Exercise data |
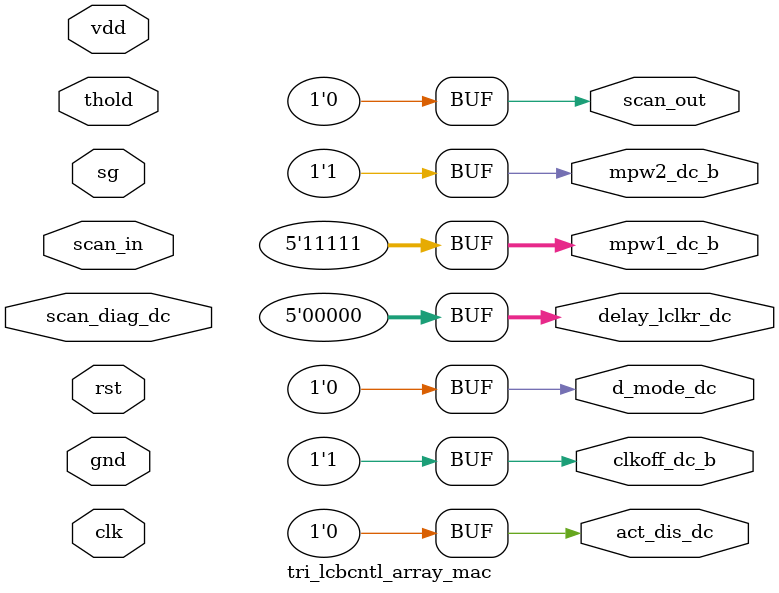
<source format=v>

`timescale 1 ns / 1 ns


`include "tri_a2o.vh"

module tri_lcbcntl_array_mac (
   vdd,
   gnd,
   sg,
   clk,
   rst,
   scan_in,
   scan_diag_dc,
   thold,
   clkoff_dc_b,
   delay_lclkr_dc,
   act_dis_dc,
   d_mode_dc,
   mpw1_dc_b,
   mpw2_dc_b,
   scan_out
);
   inout        vdd;
   inout        gnd;
   input        sg;
   input        rst;
   input        clk;
   input        scan_in;
   input        scan_diag_dc;
   input        thold;
   output       clkoff_dc_b;
   output [0:4] delay_lclkr_dc;
   output       act_dis_dc;
   output       d_mode_dc;
   output [0:4] mpw1_dc_b;
   output       mpw2_dc_b;
   output       scan_out;

   // tri_lcbcntl_array_mac

    (* analysis_not_referenced="true" *)
   wire         unused;

   assign clkoff_dc_b = 1'b1;
   assign delay_lclkr_dc = 5'b00000;
   assign act_dis_dc = 1'b0;
   assign d_mode_dc = 1'b0;
   assign mpw1_dc_b = 5'b11111;
   assign mpw2_dc_b = 1'b1;
   assign scan_out = 1'b0;

   assign unused = vdd | gnd | sg | scan_in | scan_diag_dc | thold;
endmodule

</source>
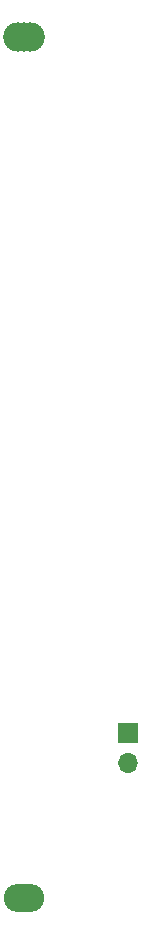
<source format=gbl>
G04 #@! TF.FileFunction,Copper,L2,Bot,Signal*
%FSLAX46Y46*%
G04 Gerber Fmt 4.6, Leading zero omitted, Abs format (unit mm)*
G04 Created by KiCad (PCBNEW 4.0.2-stable) date 07.07.2017 11:43:19*
%MOMM*%
G01*
G04 APERTURE LIST*
%ADD10C,0.100000*%
%ADD11O,2.500000X2.500000*%
%ADD12O,2.400000X2.400000*%
%ADD13R,1.700000X1.700000*%
%ADD14O,1.700000X1.700000*%
G04 APERTURE END LIST*
D10*
D11*
X180332000Y-48513000D03*
X179332000Y-48513000D03*
D12*
X179332000Y-121413000D03*
X180332000Y-121413000D03*
X179832000Y-121413000D03*
D11*
X179832000Y-48513000D03*
D13*
X188658500Y-107442000D03*
D14*
X188658500Y-109982000D03*
M02*

</source>
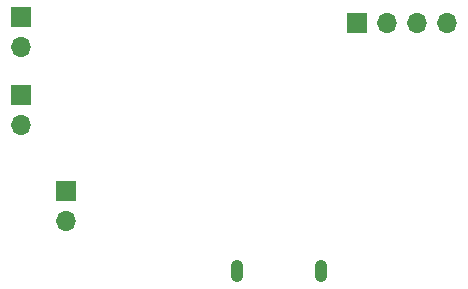
<source format=gbr>
%TF.GenerationSoftware,KiCad,Pcbnew,(5.1.12)-1*%
%TF.CreationDate,2021-12-22T14:47:12+01:00*%
%TF.ProjectId,speaker,73706561-6b65-4722-9e6b-696361645f70,rev?*%
%TF.SameCoordinates,Original*%
%TF.FileFunction,Soldermask,Bot*%
%TF.FilePolarity,Negative*%
%FSLAX46Y46*%
G04 Gerber Fmt 4.6, Leading zero omitted, Abs format (unit mm)*
G04 Created by KiCad (PCBNEW (5.1.12)-1) date 2021-12-22 14:47:12*
%MOMM*%
%LPD*%
G01*
G04 APERTURE LIST*
%ADD10O,1.700000X1.700000*%
%ADD11R,1.700000X1.700000*%
%ADD12O,1.050000X1.900000*%
G04 APERTURE END LIST*
D10*
%TO.C,J5*%
X129032000Y-70866000D03*
D11*
X129032000Y-68326000D03*
%TD*%
D10*
%TO.C,J6*%
X132842000Y-85598000D03*
D11*
X132842000Y-83058000D03*
%TD*%
D10*
%TO.C,J4*%
X129032000Y-77470000D03*
D11*
X129032000Y-74930000D03*
%TD*%
D12*
%TO.C,J3*%
X154451000Y-89846000D03*
X147301000Y-89846000D03*
%TD*%
D10*
%TO.C,J2*%
X165100000Y-68834000D03*
X162560000Y-68834000D03*
X160020000Y-68834000D03*
D11*
X157480000Y-68834000D03*
%TD*%
M02*

</source>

Assignment |
Search the records above for the string "Leading". Copy every line that contains it.

Exercise result |
G04 Gerber Fmt 4.6, Leading zero omitted, Abs format (unit mm)*
G04 Gerber Fmt 4.6, Leading zero omitted, Abs format (unit mm)*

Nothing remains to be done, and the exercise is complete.